I giornalisti possono occuparsi di Media Literacy?

Giornale in mano, appunti e voglia di condividere il processo dell’informazione non bastano. Chiariamo insieme a Lidia Gattini, presidente di Mandragola Editrice Cooperativa  di giornalisti e Segretario generale di ML Foundation, alcuni punti essenziali per la corretta partecipazione dei giornalisti alla media literacy, partendo dal principio.

Quali sono le ragioni che spingono i giornalisti oggi ad occuparsi di media literacy?

Da sempre esiste uno stretto legame tra il giornalismo e la media literacy in tutto il mondo, fin dagli anni ’30 con il New York Times. L’idea alla base era quella di migliorare l’alfabetizzazione mediatica utilizzando il giornale come strumento educativo in classe ed è ciò che avviene ancora oggi come primo approccio. Basti pensare a come le edizioni digitali o cartacee possano essere utilizzate per affrontare l’attualità, la politica, le scienze e non solo. I media, i giornalisti e le loro organizzazioni e associazioni professionali sono individuati come stakeholder chiave nella promozione dell’alfabetizzazione mediatica dalla maggior parte degli studi che trattano l’argomento. Il ruolo principale dei giornalisti al giorno d’oggi è quello di fact-checking, controllo delle fonti. Le attività di verifica dei fatti iniziarono proprio dagli editori (all’epoca di giornali e riviste), probabilmente con l’idea di costruire principalmente la reputazione di una specifica azienda o redazione. Oggi gli editori e le organizzazioni di giornalisti stanno affrontando molte più sfide di prima e hanno bisogno di programmi di alfabetizzazione mediatica per almeno due ragioni: investire in lettori o spettatori futuri e responsabilizzare il pubblico a riconoscere giornalismo di qualità e professionale contro disinformazione, fake news e diversi tipi di manipolazione. Essenzialmente, per i giornalisti, si tratta di occuparsi dei lettori del futuro.

Che contributo possono dare i giornalisti alla media literacy?

Un contributo professionale e complementare all’insegnamento tradizionale che sviluppi consapevolezza e informazione di qualità: saranno gli stessi giornali trarre vantaggio dal rivolgersi a un pubblico alfabetizzato. Come recita la dichiarazione di Grünwald dell’UNESCO sull’educazione ai media “l’educazione ai media sarà più efficace quando genitori, insegnanti, personale dei media e responsabili delle decisioni riconoscono tutti di avere un ruolo da svolgere nello sviluppo di una maggiore consapevolezza critica tra ascoltatori, spettatori e lettori”.

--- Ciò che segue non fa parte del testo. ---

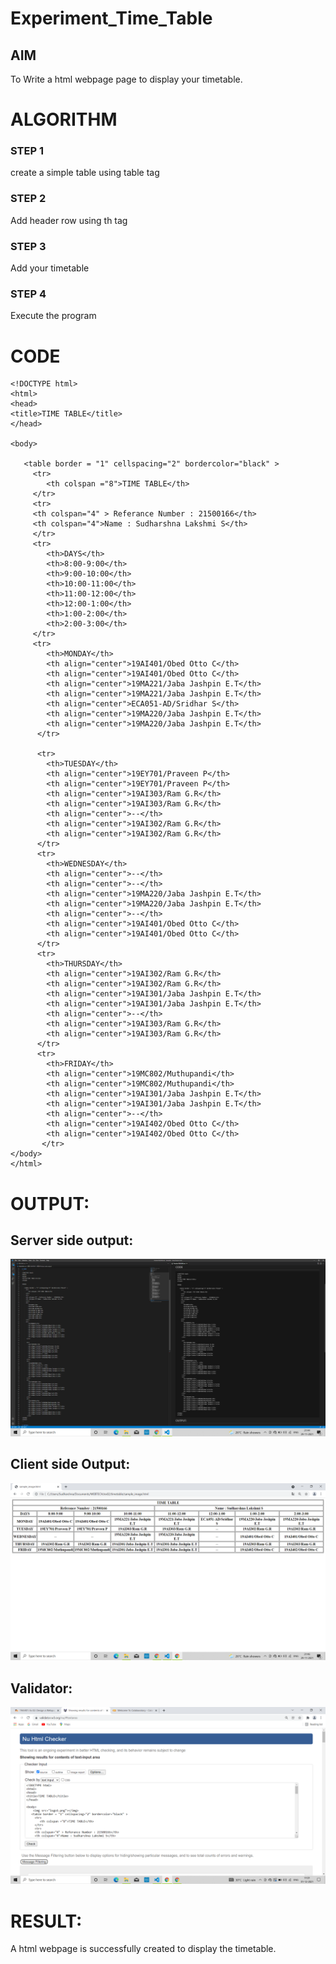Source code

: # Experiment_Time_Table

## AIM
To Write a html webpage page to display your timetable.

# ALGORITHM
### STEP 1
create a simple table using table tag
### STEP 2
Add header row using th tag
### STEP 3
Add your timetable
### STEP 4
Execute the program

# CODE
```
<!DOCTYPE html>
<html>
<head>
<title>TIME TABLE</title>
</head>

<body>

   <table border = "1" cellspacing="2" bordercolor="black" >
     <tr>
        <th colspan ="8">TIME TABLE</th>
     </tr>
     <tr>
     <th colspan="4" > Referance Number : 21500166</th>
     <th colspan="4">Name : Sudharshna Lakshmi S</th>
     </tr>
     <tr>
        <th>DAYS</th>
        <th>8:00-9:00</th>
        <th>9:00-10:00</th>
        <th>10:00-11:00</th>
        <th>11:00-12:00</th>
        <th>12:00-1:00</th>
        <th>1:00-2:00</th>
        <th>2:00-3:00</th>
     </tr>
     <tr>
        <th>MONDAY</th>
        <th align="center">19AI401/Obed Otto C</th>
        <th align="center">19AI401/Obed Otto C</th>
        <th align="center">19MA221/Jaba Jashpin E.T</th>
        <th align="center">19MA221/Jaba Jashpin E.T</th>
        <th align="center">ECA051-AD/Sridhar S</th>
        <th align="center">19MA220/Jaba Jashpin E.T</th>
        <th align="center">19MA220/Jaba Jashpin E.T</th>
      </tr>
      
      <tr>
        <th>TUESDAY</th>
        <th align="center">19EY701/Praveen P</th>
        <th align="center">19EY701/Praveen P</th>
        <th align="center">19AI303/Ram G.R</th>
        <th align="center">19AI303/Ram G.R</th>
        <th align="center">--</th>
        <th align="center">19AI302/Ram G.R</th>
        <th align="center">19AI302/Ram G.R</th>
      </tr>
      <tr>
        <th>WEDNESDAY</th>
        <th align="center">--</th>
        <th align="center">--</th>
        <th align="center">19MA220/Jaba Jashpin E.T</th>
        <th align="center">19MA220/Jaba Jashpin E.T</th>
        <th align="center">--</th>
        <th align="center">19AI401/Obed Otto C</th>
        <th align="center">19AI401/Obed Otto C</th>
      </tr>
      <tr>
        <th>THURSDAY</th>
        <th align="center">19AI302/Ram G.R</th>
        <th align="center">19AI302/Ram G.R</th>
        <th align="center">19AI301/Jaba Jashpin E.T</th>
        <th align="center">19AI301/Jaba Jashpin E.T</th>
        <th align="center">--</th>
        <th align="center">19AI303/Ram G.R</th>
        <th align="center">19AI303/Ram G.R</th>
      </tr>
      <tr>
        <th>FRIDAY</th>
        <th align="center">19MC802/Muthupandi</th>
        <th align="center">19MC802/Muthupandi</th>
        <th align="center">19AI301/Jaba Jashpin E.T</th>
        <th align="center">19AI301/Jaba Jashpin E.T</th>
        <th align="center">--</th>
        <th align="center">19AI402/Obed Otto C</th>
        <th align="center">19AI402/Obed Otto C</th>
       </tr>
</body>
</html>
```

# OUTPUT:
## Server side output:
![OUTPUT](./images/Output1.png)

## Client side Output:
![OUTPUT](./images/Output2.png)

## Validator:
![OUTPUT](./images/Validator.png)


# RESULT:
   A html webpage is successfully created to display the timetable.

Quali sono le sfide pedagogiche che affrontano i giornalisti entrando in classe? 

La sfida per noi è catturare l’attenzione degli allievi, renderli consapevoli di come funzionano i media e capaci di diventarne protagonista ma dal punto di vista delle sfide pedagogiche, abbiamo scelto di lavorare sempre a stretto contatto con gli insegnanti e proporre degli strumenti di educazione che mirassero soprattutto a un’attiva acquisizione di competenze e non solo all’apprendimento. Come Mandragola Editrice siamo pionieri in Italia e sono più di vent’anni che ci occupiamo di media literacy nelle scuole selezionando fra i suoi giornalisti i migliori, quelli che riescono anche a instaurare un rapporto di empatia con gli studenti e utilizzando un metodo che segue tutte le regole che gli studi di media literacy propongono: decodifica, lezioni sulle fonti e produzione con il metodo del learning by doing affiancati dai giornalisti-tutor. Abbiamo scelto di parlare dei giovani con i giovani, di affrontare la tematica dei nuovi media attraverso i media stessi; di accostare strumenti comunicativi tradizionali, quali il giornale, a quelli di ultima generazione offerti dalla rete. Ci siamo dunque avvalsi come strumento educativo dell’oggetto stesso da indagare, al fine di trasmettere il messaggio chiave dell’intero percorso: qualunque oggetto può essere considerato un’arma pericolosa od un utile strumento in funzione della conoscenza e della consapevolezza d’uso che se ne ha.

È vero secondo te l’assunto che più informati sono i cittadini, maggiore è la qualità del giornalismo? 

Una persona che conosce i media – tutti dovrebbero avere l’opportunità di farlo – può decodificare, valutare, analizzare e produrre sia supporti cartacei che elettronici. L’obiettivo fondamentale dell’alfabetizzazione mediatica è l’autonomia critica in relazione a tutti i media; quindi i cittadini stessi, alfabetizzati ai media, stimolano la crescita della qualità complessiva del sistema. È una spinta a rendere i media responsabili nei confronti dei sui fruitori e serve anche ai media come una forma di feedback da parte del pubblico.